Which VPN providers have independent audits confirming no‑logs claims and are recommended for use with Tor?
Executive summary
Independent audits have become the clearest signal that a VPN’s “no‑logs” marketing means something measurable, and several large providers have published third‑party reports that corroborate their claims; standout names repeatedly cited across industry reviews are NordVPN, Proton VPN, ExpressVPN and Surfshark, each with independent reviews or court‑tested claims that bolster their no‑logs statements [1][2][3][4]. For users who want to pair a VPN with Tor, Proton VPN and NordVPN are repeatedly noted for explicit “Tor‑over‑VPN” or “Onion over VPN” integrations, while ExpressVPN and others emphasize audited no‑logs policies and RAM‑only server architectures that reduce persistence risk [2][5][3][6].
1. Which providers have independent audits that confirm no‑logs claims — the short list
NordVPN has submitted its no‑logs practices to multiple independent auditors including PwC and Deloitte across several reviews and is repeatedly described in trade coverage as having its no‑logs policy verified multiple times [7][1][8]. Proton VPN’s no‑logs posture has also been independently audited — Securitum performed a verification of Proton’s claims in 2022 (and reporting cites consecutive verifications and SOC 2 Type II signals) — and Proton advertises Tor‑over‑VPN servers as part of its privacy tooling [2][9]. ExpressVPN has undergone multiple independent audits and publishes a transparency report; reviewers note it uses RAM‑only servers and independent attestations dating back to 2019 that support its no‑logs stance [3][5][6]. Surfshark is cited as having a Deloitte audit in 2023 that confirmed it collects minimal user data consistent with its no‑logs policy [4].

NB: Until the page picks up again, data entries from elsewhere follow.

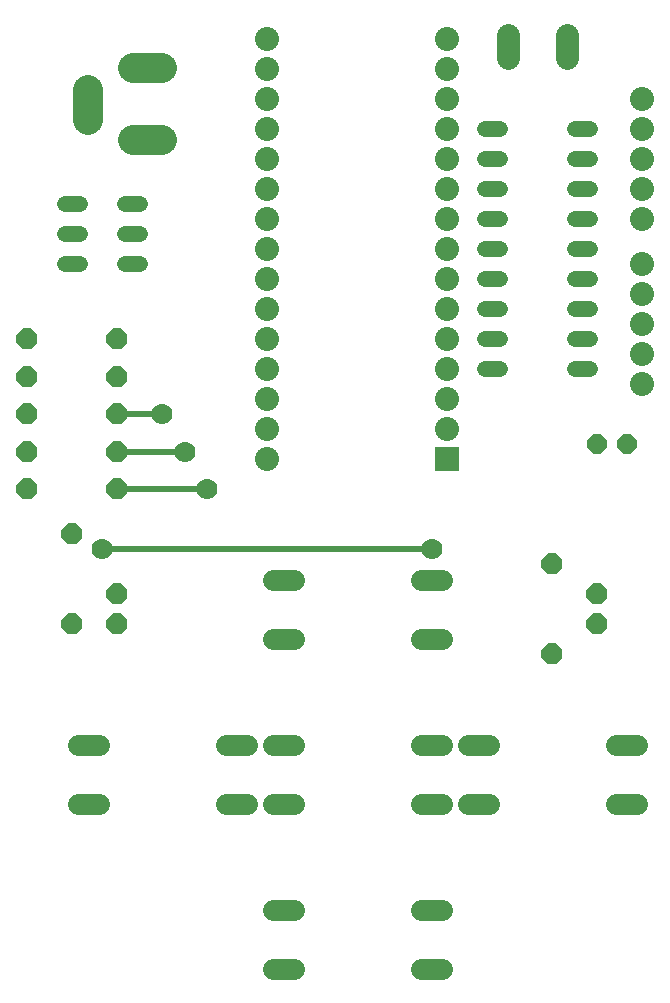
<source format=gbr>
G04 EAGLE Gerber RS-274X export*
G75*
%MOMM*%
%FSLAX34Y34*%
%LPD*%
%INTop Copper*%
%IPPOS*%
%AMOC8*
5,1,8,0,0,1.08239X$1,22.5*%
G01*
%ADD10P,1.759533X8X202.500000*%
%ADD11P,1.787026X8X202.500000*%
%ADD12C,1.320800*%
%ADD13P,1.924489X8X112.500000*%
%ADD14R,2.032000X2.032000*%
%ADD15C,2.032000*%
%ADD16P,1.924489X8X22.500000*%
%ADD17C,1.790700*%
%ADD18C,2.500000*%
%ADD19C,1.981200*%
%ADD20C,0.508000*%
%ADD21C,1.778000*%


D10*
X533400Y508000D03*
D11*
X508000Y508000D03*
D12*
X425704Y774700D02*
X412496Y774700D01*
X412496Y749300D02*
X425704Y749300D01*
X425704Y622300D02*
X412496Y622300D01*
X412496Y596900D02*
X425704Y596900D01*
X425704Y723900D02*
X412496Y723900D01*
X412496Y698500D02*
X425704Y698500D01*
X425704Y647700D02*
X412496Y647700D01*
X412496Y673100D02*
X425704Y673100D01*
X425704Y571500D02*
X412496Y571500D01*
X488696Y571500D02*
X501904Y571500D01*
X501904Y596900D02*
X488696Y596900D01*
X488696Y622300D02*
X501904Y622300D01*
X501904Y647700D02*
X488696Y647700D01*
X488696Y673100D02*
X501904Y673100D01*
X501904Y698500D02*
X488696Y698500D01*
X488696Y723900D02*
X501904Y723900D01*
X501904Y749300D02*
X488696Y749300D01*
X488696Y774700D02*
X501904Y774700D01*
D13*
X101600Y355600D03*
X101600Y381000D03*
X508000Y355600D03*
X508000Y381000D03*
D14*
X381000Y495300D03*
D15*
X381000Y520700D03*
X381000Y546100D03*
X381000Y571500D03*
X381000Y596900D03*
X381000Y622300D03*
X381000Y647700D03*
X381000Y673100D03*
X381000Y698500D03*
X381000Y723900D03*
X381000Y749300D03*
X381000Y774700D03*
X228600Y495300D03*
X228600Y520700D03*
X228600Y546100D03*
X228600Y571500D03*
X228600Y596900D03*
X228600Y622300D03*
X228600Y673100D03*
X228600Y698500D03*
X228600Y749300D03*
X228600Y774700D03*
X228600Y723900D03*
X228600Y647700D03*
X381000Y800100D03*
X381000Y825500D03*
X381000Y850900D03*
X228600Y800100D03*
X228600Y825500D03*
X228600Y850900D03*
D16*
X25400Y533400D03*
X101600Y533400D03*
D13*
X63500Y355600D03*
X63500Y431800D03*
X469900Y330200D03*
X469900Y406400D03*
D16*
X25400Y596900D03*
X101600Y596900D03*
X25400Y501650D03*
X101600Y501650D03*
X25400Y565150D03*
X101600Y565150D03*
X25400Y469900D03*
X101600Y469900D03*
D17*
X358331Y253492D02*
X376238Y253492D01*
X251270Y253492D02*
X233363Y253492D01*
X358331Y203708D02*
X376238Y203708D01*
X251270Y203708D02*
X233363Y203708D01*
X233363Y64008D02*
X251270Y64008D01*
X358331Y64008D02*
X376238Y64008D01*
X251270Y113792D02*
X233363Y113792D01*
X358331Y113792D02*
X376238Y113792D01*
X376238Y393192D02*
X358331Y393192D01*
X251270Y393192D02*
X233363Y393192D01*
X358331Y343408D02*
X376238Y343408D01*
X251270Y343408D02*
X233363Y343408D01*
X211138Y253492D02*
X193231Y253492D01*
X86170Y253492D02*
X68263Y253492D01*
X193231Y203708D02*
X211138Y203708D01*
X86170Y203708D02*
X68263Y203708D01*
X523431Y253492D02*
X541338Y253492D01*
X416370Y253492D02*
X398463Y253492D01*
X523431Y203708D02*
X541338Y203708D01*
X416370Y203708D02*
X398463Y203708D01*
D15*
X546100Y800100D03*
X546100Y774700D03*
X546100Y749300D03*
X546100Y723900D03*
X546100Y698500D03*
X546100Y660400D03*
X546100Y635000D03*
X546100Y609600D03*
X546100Y584200D03*
X546100Y558800D03*
D18*
X139500Y826700D02*
X114500Y826700D01*
X114500Y765200D02*
X139500Y765200D01*
X77000Y782700D02*
X77000Y807700D01*
D19*
X432054Y834644D02*
X432054Y854456D01*
X482346Y854456D02*
X482346Y834644D01*
D12*
X70104Y685800D02*
X56896Y685800D01*
X56896Y660400D02*
X70104Y660400D01*
X70104Y711200D02*
X56896Y711200D01*
X107696Y660400D02*
X120904Y660400D01*
X120904Y685800D02*
X107696Y685800D01*
X107696Y711200D02*
X120904Y711200D01*
D20*
X139700Y533400D02*
X101600Y533400D01*
D21*
X139700Y533400D03*
D20*
X177800Y469900D02*
X101600Y469900D01*
D21*
X177800Y469900D03*
D20*
X158750Y501650D02*
X101600Y501650D01*
D21*
X158750Y501650D03*
X88900Y419100D03*
D20*
X368300Y419100D01*
D21*
X368300Y419100D03*
M02*

</source>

2. Which of those are recommended specifically for use with Tor
Proton VPN is explicitly recommended for Tor users because it offers Tor‑over‑VPN functionality and has been independently audited for no‑logs behavior, making it a strong match for users who want a VPN that integrates directly with the Tor network [2][9]. NordVPN likewise supports an “Onion over VPN” option and is frequently called out for combining audited no‑logs assurances with these specialty servers, which simplifies using Tor while adding a VPN layer [5][1]. Reviewers also discuss the general role of audited VPNs such as ExpressVPN and Surfshark as trustworthy intermediaries, but their marketing and technical stacks are less commonly framed as having first‑party Tor routing features than Proton and Nord [3][4].
3. Caveats: what independent audits do — and don’t — prove
Independent audits vary: some are full SOC 2 or technical penetration tests, others are policy reviews or code audits, and press summaries often conflate these different scopes as a single “audit” metric [9][7]. RAM‑only server setups and repeated audit cycles increase confidence that logs cannot be retained, but audits are snapshots in time and depend on the auditor’s scope and the provider’s transparency about findings [6][5]. Court cases or real‑world legal requests — Proton’s denials of 59 data requests and ExpressVPN’s published transparency reports — provide complementary evidence when audits alone are insufficient to judge operational practice [9][3].
4. Practical guidance for Tor users who want to add a VPN
Choose a provider that combines a verifiable audit history, a technical feature set that explicitly supports Tor (Tor‑over‑VPN or Onion‑over‑VPN), and technical protections such as RAM‑only servers and a kill switch; NordVPN and Proton VPN repeatedly check all three boxes in industry reporting, while ExpressVPN and Surfshark offer strong audit pedigrees and infrastructural protections that make them reasonable alternatives depending on threat model and needed Tor integration [1][2][3][4]. Final choice should be informed by reading the actual audit reports and the provider’s transparency reports because media summaries can amplify marketing language into a more definitive claim than the audit supports [7][5].
5. Bottom line for privacy‑minded Tor users
For users who plan to combine Tor with a VPN and want an audited no‑logs guarantee: Proton VPN and NordVPN surface most consistently in reviews as both independently verified and explicitly Tor‑friendly, while ExpressVPN and Surfshark offer audited no‑logs claims and strong operational protections that make them defensible options; readers must, however, inspect the actual audit scope and recentness before equating a single audit with perpetual no‑logs assurance [2][9][3][4].